-- Extract to read --
===

Fidelity Investments® today announced growth in new accounts
and total assets for its Fidelity®
Roth IRA for Kids
remain strong since the product was introduced in
January 2016. From January 2016 through January 2018, new accounts have
seen a 475 percent increase, with a compounded annual growth rate of 333
percent. Assets have increased 2,399 percent, with a compounded annual
growth rate of 400 percent during the same period. Looking at 2018
alone, the product has realized a 39 percent increase in accounts and a
51 percent increase in assets from January through the end of June.

This press release features multimedia. View the full release here:
https://www.businesswire.com/news/home/20180726005420/en/

Starting early can make a big difference. (Graphic: Business Wire)

Starting early can make a big difference. (Graphic: Business Wire)

Average account size also increased to $3,801 at the end of June 2018
from $2,626 in 2016.1 The growth is driven in large part by
their popularity among parents with children under the age of 18 and
relatives who want to give their kids a jumpstart on saving for the
future.

"Parents know that time is on their child's side and want to encourage
good savings habits as soon as they're able to start earning their own
money," said Melissa Ridolfi, vice president of Retirement and College
Leadership at Fidelity Investments. "Let's be honest, convincing a child
to hand over their hard-earned cash to invest in a Roth IRA may be
challenging, but engaging in financial conversations when your child is
beginning to understand the value of money can help them develop the
discipline to make wise financial decisions later."

A Roth IRA for Kids is a custodial account which can be opened and
managed by any adult- a parent, grandparent, aunt, uncle or even a
family friend- on behalf of a minor earning income. Qualifying income
can come from a job or self-employment such as babysitting, mowing
lawns, or shoveling snow. The earnings and withdrawals are free of
federal taxes.2

Tips for Convincing Kids to Part with Their Summer Job Money
Summer
job season offers a timely opportunity for parents to start a discussion
with kids about dedicating some of their earnings to a retirement
account, though the idea may seem de-motivating to a teen who is excited
to have their first taste of financial freedom. Here are three tips to
make the ‘money talk' go a little easier for kids:

  • Start Small: Focus the conversation on how small their
    contribution can be relative to their total take home pay. Start by
    asking them to consider saving 10-15 percent: If they earn $100, that
    would be saving $10- $15. Later, emphasize the growth potential of
    that small savings to help them understand how small contributions can
    grow.

===

-- Data supplied --

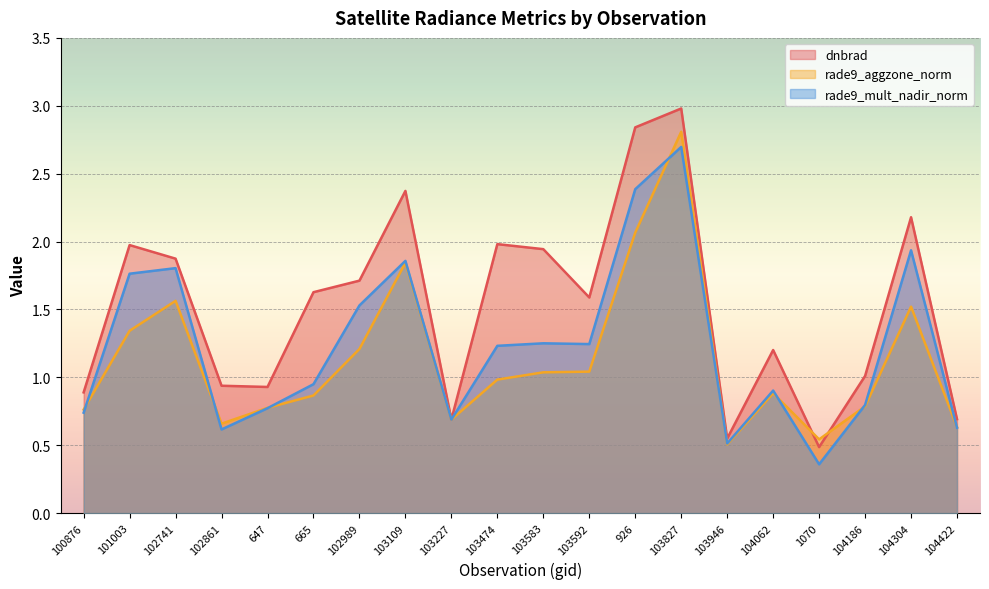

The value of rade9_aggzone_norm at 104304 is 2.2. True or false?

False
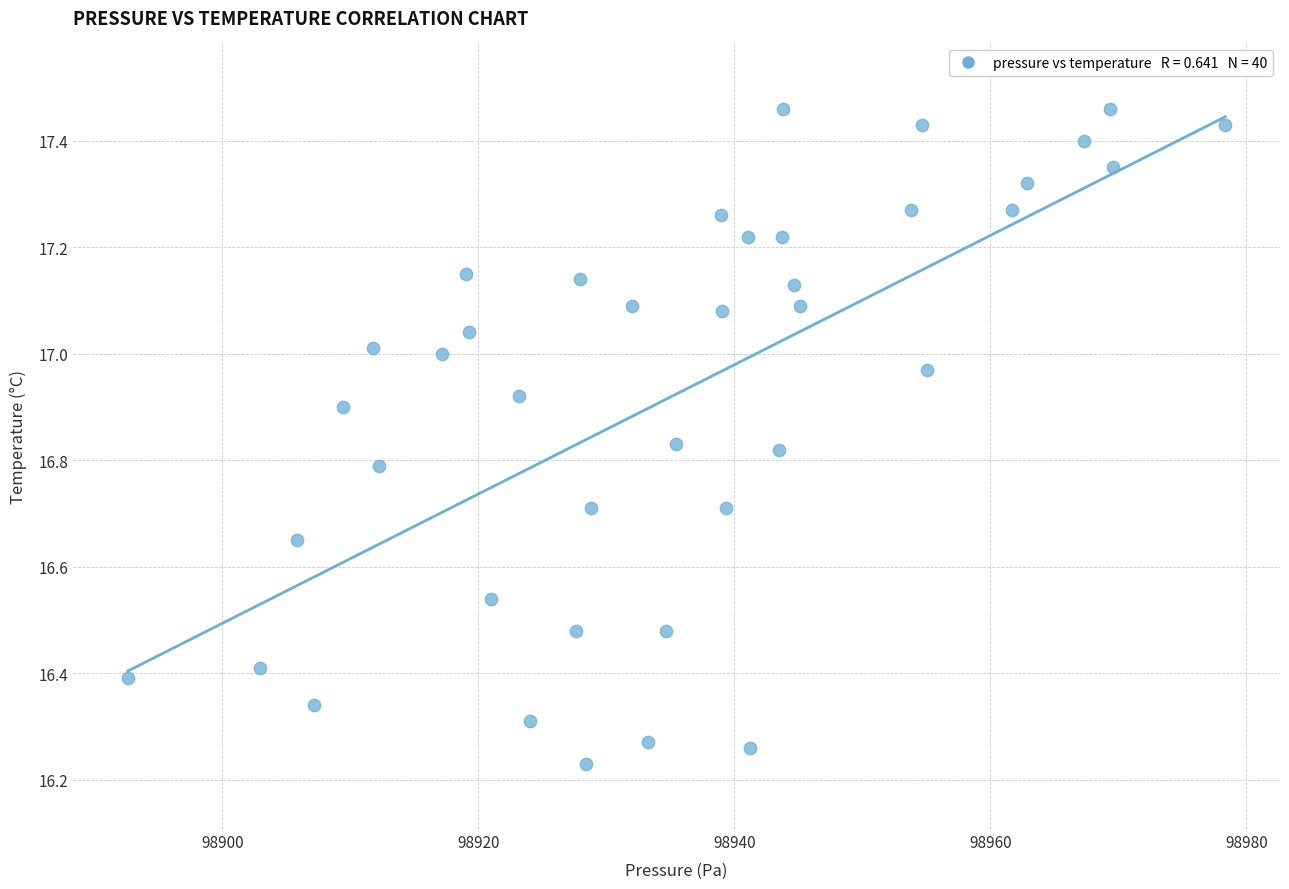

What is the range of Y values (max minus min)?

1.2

===

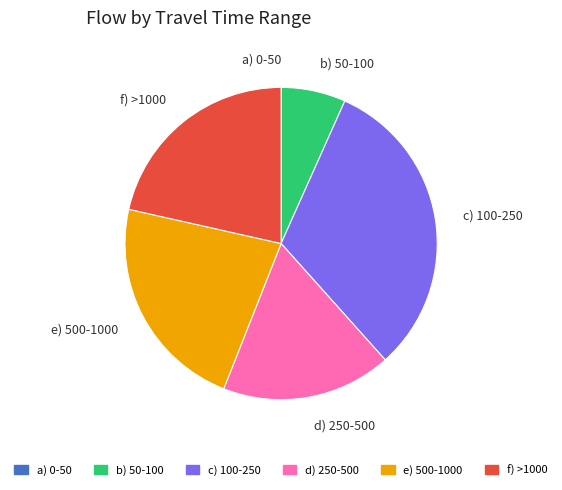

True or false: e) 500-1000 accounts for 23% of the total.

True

===

-- Your assignment --
Pick up the press release on Fidelity's Roth IRA for Kids after its last sentence and keep writing it. The items have nothing to do with the press release on Fidelity's Roth IRA for Kids.

-- Exercise output --
  • Offer a "Match:" To make the idea of saving even more
    appealing, parents may want to consider offering to "match" their
    child's contributions, to give them a head start in understanding how
    an employer 401(k) plan works.
  • Demonstrate How Saving a Little Can Go a Long Way: One of the
    biggest financial regrets Fidelity hears from those who procrastinated
    on saving for retirement is, "I wish I'd started saving earlier."
    Talking to kids about saving some of the money they've earned is an
    opportunity for parents to demonstrate how time is on one's side when
    it comes to investing, and perhaps offer personal examples
    illustrating why they wish they had started saving when they started
    their first job.

With a long time horizon, even modest contributions to a Roth IRA can
become a sizeable nest egg over time, thanks to the power of tax-free
compound growth. The chart below illustrates how annual Roth IRA
contribution amounts may potentially grow into impressive sums over a
span of decades.

How Does a Roth IRA for Kids Work?
A Roth IRA for Kids
provides all the benefits of a regular Roth IRA. Minors cannot generally
open brokerage accounts in their own name until they are 18, so a Roth
IRA for Kids requires an adult to serve as custodian.

The custodian maintains control of the child's Roth IRA, including
decisions about contributions, investments, and distributions. In
addition, statements are sent to the custodian. However, the minor
remains the beneficial account owner and the funds in the account must
be used for the benefit of the minor. When the minor reaches a certain
required age, typically either 18 or 21 in most states, the assets must
be transferred to a new account in their name. Once the minor reaches
age 21, he or she can request a transfer of the assets to their own
independently owned account.

Other account features include:

  • Tax-free earnings and withdrawals: Both are free of federal
    taxes.2
  • Eligible income: Minors must have employment compensation, but
    even if your kid did not land a job with an employer, the income can
    come from self-employment.3
  • Maximum contributions: IRA contributions cannot exceed a
    minor's earnings. For example, if a minor earns $1,000, then only
    $1,000 can be contributed to the account. There's an annual maximum
    contribution of $5,500 per child.
  • No minimum investment: There is no minimum investment to open
    the account, however, certain investments like mutual funds require a
    minimum initial investment.
  • Range of investment options: Roth IRAs for Kids have access to
    variety of investments offering growth or income, such as mutual
    funds, stocks, bonds, ETFs and CDs.
  • Online courses: Fidelity's Learning
    Center
    offers online courses to make it easier for kids to learn
    the basics of investing.

For additional information on Retirement and IRAs, please visit www.fidelity.com/ira
or our Roth
IRA for Kids
landing zone.

Fidelity offers relevant Viewpoint articles about kids and money, such
as Turbocharge
your child's retirement with a Roth IRA for Kids
and Taxes
for Kids
.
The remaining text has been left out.